Either painted or left with their crisp, natural white color, eggshells make delicate miniature planters to hold a tabletop crop of tender green grass shoots, or fresh springtime sprouts on your windowsill.  Just add a handful of soil, a sprinkle of seeds or dried beans, and occasional light water to the opening of an empty, clean eggshell half.  Display the little planters in egg stands or cups, or make your own holder with a strip of sturdy paper rolled and taped into a ring shape.

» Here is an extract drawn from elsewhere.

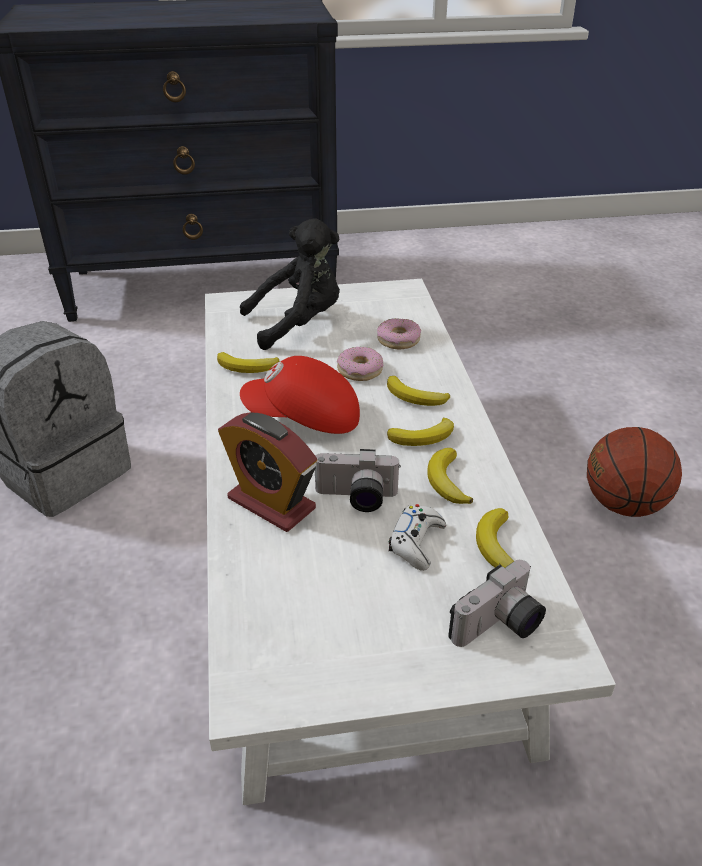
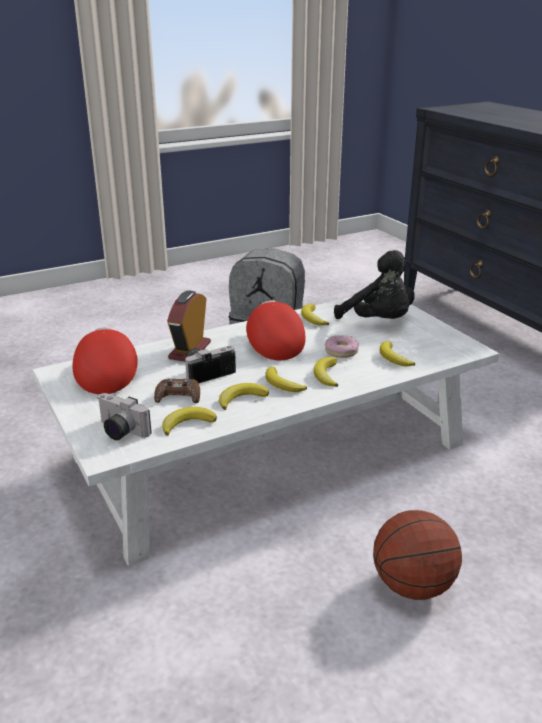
camera: 70 degrees right, 10 degrees down
(300, 620) = (106, 375): none -> red cap
(356, 498) = (207, 372): camera -> camera turned 75 degrees clockwise
(398, 340) = (393, 358): donut -> banana
(416, 542) = (178, 397): white game controller -> brown game controller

~ Floating Egg Shell Candles

This is a great way to find a use for birthday and other candle bits - or use new wicks and wax from the craft store.  To recycle old candles, break the wax away from the wicks.  Melt the wax in pleasing color combinations in a clean empty metal can placed in a pan of hot water on the stove.  Place the half eggshells in an egg carton to steady them.  Dip a wick into the wax, then put it in an egg shell, supporting the wick upright with a toothpick laid across the shell opening.  Pour in melted wax, and let it harden.  Float the candles in a bowl of water.

~ Eggshell Chalk

You can transform cast-off eggshells into fun, outdoor chalk sticks for children with a simple recipe.  Finely crush about 6 clean, dry eggshells to get 1 tablespoon of powder. Mix together 1 teaspoon flour and 1 teaspoon hot water; add a little food coloring to the water to make colored chalk instead of white, if desired.  Blend the flour and water into the eggshell powder.  Shape the mixture into a chalk stick, and roll it inside a paper towel to dry.  If you have lots of eggshells saved up, multiply the recipe amounts by 3, and mold the chalk in a cardboard tube from toilet paper, or paper towels.  Use this chalk on outside cement, but not chalk boards or blackboards, please.


There are numerous options for turning discarded egg shells into objects of beauty.  The process can be as simple and kid-friendly as single-color dip-dyeing, or as elaborate as constructing glittery Faberge-type dioramas.  With so many enjoyable crafts to be made from egg shells, you may want to add eggs to the menu more often!